The Very Early Universe

24.06.2016 |

Episode #1 of the course A short history of the universe

 

Most people know about the Big Bang; if you extrapolate the expansion of the universe backwards, you will find that 13.8 billion years ago, all the matter and energy in our universe must have expanded from a tiny, super hot, dense point, from which it has been spreading apart and cooling ever since, forming all the galaxies and stars in our universe today.

In the very beginning, the universe was the size of a sub-atomic particle, such as a proton; we can’t say that it was ever smaller than that, because below that size, before the universe was 1/1,000,000,000,000,000,000,000,000,000,000,000,000,000,000th of a second old, it is unclear whether distance in time and space had any meaning. According to quantum physics, this is the size of the smallest units of space-time. This first 10-43rd of a second of the universe is what we call the Planck Epoch, after Max Planck, the scientist who derived these minimal “Planck units.” At this scale, the four (known) fundamental forces of naturegravity and the strong, weak, and electromagnetic forces—all have the same strength, and in the beginning, were one force.
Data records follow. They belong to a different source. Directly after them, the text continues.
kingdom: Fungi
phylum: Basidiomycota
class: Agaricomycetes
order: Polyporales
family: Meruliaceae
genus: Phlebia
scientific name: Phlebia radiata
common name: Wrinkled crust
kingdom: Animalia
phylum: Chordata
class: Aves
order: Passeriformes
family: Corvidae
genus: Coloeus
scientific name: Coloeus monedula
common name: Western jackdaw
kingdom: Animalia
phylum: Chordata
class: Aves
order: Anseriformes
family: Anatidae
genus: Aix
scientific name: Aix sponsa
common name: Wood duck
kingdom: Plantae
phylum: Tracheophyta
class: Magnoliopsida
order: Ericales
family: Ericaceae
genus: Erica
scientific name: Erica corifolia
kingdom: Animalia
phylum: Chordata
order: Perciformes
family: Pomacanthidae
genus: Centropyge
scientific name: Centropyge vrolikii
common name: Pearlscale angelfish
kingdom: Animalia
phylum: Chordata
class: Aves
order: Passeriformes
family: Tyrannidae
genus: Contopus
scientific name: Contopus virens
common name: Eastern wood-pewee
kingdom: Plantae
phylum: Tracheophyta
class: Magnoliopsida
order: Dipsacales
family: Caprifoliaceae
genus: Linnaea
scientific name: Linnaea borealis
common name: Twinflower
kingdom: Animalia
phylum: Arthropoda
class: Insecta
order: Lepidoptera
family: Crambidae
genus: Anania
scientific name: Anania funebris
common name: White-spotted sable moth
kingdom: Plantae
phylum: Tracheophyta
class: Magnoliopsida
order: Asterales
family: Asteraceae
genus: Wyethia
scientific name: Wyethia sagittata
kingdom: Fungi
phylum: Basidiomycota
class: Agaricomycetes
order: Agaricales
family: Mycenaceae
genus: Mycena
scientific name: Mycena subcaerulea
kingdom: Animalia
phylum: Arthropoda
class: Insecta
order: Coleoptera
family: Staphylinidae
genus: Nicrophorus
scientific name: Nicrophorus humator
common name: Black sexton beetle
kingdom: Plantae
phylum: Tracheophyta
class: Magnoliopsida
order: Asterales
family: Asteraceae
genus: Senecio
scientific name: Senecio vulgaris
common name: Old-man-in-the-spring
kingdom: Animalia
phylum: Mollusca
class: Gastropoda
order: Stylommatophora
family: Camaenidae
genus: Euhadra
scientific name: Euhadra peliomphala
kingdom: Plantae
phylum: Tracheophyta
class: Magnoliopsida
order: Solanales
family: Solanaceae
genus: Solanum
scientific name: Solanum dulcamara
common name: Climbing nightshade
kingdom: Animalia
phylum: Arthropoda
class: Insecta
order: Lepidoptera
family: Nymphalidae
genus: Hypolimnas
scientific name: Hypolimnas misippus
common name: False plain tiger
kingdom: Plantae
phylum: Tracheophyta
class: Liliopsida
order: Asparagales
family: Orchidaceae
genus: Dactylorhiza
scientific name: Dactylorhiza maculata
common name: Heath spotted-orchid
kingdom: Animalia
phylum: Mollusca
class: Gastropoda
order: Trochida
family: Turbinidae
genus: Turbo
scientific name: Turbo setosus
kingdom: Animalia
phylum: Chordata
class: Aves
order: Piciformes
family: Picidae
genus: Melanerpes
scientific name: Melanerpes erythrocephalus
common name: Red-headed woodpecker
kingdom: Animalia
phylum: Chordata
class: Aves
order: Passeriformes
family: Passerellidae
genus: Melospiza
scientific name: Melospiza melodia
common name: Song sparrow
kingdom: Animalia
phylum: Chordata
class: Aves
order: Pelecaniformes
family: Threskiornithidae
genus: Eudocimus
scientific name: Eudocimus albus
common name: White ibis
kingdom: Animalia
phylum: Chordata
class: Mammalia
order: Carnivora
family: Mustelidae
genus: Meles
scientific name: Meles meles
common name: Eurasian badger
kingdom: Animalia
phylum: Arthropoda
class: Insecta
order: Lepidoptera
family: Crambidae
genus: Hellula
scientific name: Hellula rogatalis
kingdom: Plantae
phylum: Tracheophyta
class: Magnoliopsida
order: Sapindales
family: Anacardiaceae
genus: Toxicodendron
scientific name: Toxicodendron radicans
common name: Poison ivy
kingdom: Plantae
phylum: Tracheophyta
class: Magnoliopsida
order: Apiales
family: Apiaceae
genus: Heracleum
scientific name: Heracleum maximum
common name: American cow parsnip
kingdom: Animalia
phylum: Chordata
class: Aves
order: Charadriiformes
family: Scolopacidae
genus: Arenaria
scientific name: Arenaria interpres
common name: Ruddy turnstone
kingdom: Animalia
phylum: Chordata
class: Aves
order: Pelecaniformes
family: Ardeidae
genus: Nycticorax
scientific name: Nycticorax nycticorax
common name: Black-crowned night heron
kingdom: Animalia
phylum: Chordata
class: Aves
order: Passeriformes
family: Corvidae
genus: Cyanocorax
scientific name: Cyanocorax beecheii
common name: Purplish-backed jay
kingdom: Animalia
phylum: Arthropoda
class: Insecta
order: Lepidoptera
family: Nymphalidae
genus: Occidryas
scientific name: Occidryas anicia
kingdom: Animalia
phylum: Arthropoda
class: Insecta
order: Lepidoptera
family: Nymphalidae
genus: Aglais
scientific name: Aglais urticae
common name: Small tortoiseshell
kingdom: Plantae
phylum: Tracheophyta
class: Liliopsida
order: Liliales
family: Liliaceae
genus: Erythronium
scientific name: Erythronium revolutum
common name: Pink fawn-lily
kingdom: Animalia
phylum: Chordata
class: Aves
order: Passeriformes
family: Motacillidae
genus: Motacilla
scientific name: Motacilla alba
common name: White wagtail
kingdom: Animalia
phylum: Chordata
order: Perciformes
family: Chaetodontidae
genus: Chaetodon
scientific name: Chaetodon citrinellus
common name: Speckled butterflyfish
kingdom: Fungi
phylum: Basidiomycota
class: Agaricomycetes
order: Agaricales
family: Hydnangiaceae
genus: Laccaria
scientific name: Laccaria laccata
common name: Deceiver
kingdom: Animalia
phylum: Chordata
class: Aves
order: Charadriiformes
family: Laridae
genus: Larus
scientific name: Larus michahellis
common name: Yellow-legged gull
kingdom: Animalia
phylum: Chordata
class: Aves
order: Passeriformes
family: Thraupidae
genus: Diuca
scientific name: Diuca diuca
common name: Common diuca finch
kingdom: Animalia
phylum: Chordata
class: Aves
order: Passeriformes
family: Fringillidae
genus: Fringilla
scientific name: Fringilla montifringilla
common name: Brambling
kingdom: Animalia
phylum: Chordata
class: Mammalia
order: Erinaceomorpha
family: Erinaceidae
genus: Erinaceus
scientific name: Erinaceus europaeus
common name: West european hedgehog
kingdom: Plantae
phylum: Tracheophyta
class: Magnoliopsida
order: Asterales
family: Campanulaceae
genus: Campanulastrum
Where did the proton-sized universe come from? According to quantum physics, the amount of energy in a very small area of space-time is uncertain, and the smaller the area, the larger the uncertainty. Therefore, very large amounts of energy are certain to eventually appear in very small areas very briefly due to this uncertainty. Normally they disappear within this tiny period of time (keeping the amount of energy in the universe the same). But the energy of such a fluctuation could remain if it were balanced by an equal amount of negative energy. The expansion of our universe, which is basically anti-gravity, appears to carry just the right amount of negative energy to balance all the matter and positive energy in the universe! So this may be how the universe appeared out of nothing, without cause, and survived.

Scientists have little idea what the Planck Epoch was like, because even our largest particle colliders cannot reproduce the energies of that time. According to most theories, space-time and energy at this scale become a mess of complex and wildly fluctuating shapes in more dimensions than the 3+1 that we are familiar with.

The unified force of the Planck Epoch had high potential energy—like a ball on top of a hill—and as the universe expanded, the field’s unstable symmetry broke (the ball rolled downhill) and gravity separated from the other forces. This time, from 10-43 seconds until about 10-36 seconds, is known as the Grand Unified Theory (GUT) Epoch, because the three fundamental forces other than gravity–the strong, electromagnetic, and weak forces–were still unified. By the end of this time, the universe had expanded and cooled enough for the strong force, which holds nuclear particles together, to separate from the electromagnetic force and the weak force, which remained unified as the electroweak force.

At the same time, this separation of forces (“symmetry breaking”) created an “inflation field”—a field of energy which pushes things apart—and the tiny universe suddenly inflated faster than the speed of light. Inflation happened at about 10-32 seconds. The universe expanded so much that it super-cooled, relatively speaking (it was still hotter than the inside of the sun). It ended when the inflation field dumped most of its energy into radiation and the universe “reheated.” This is where the traditional Big Bang theory begins!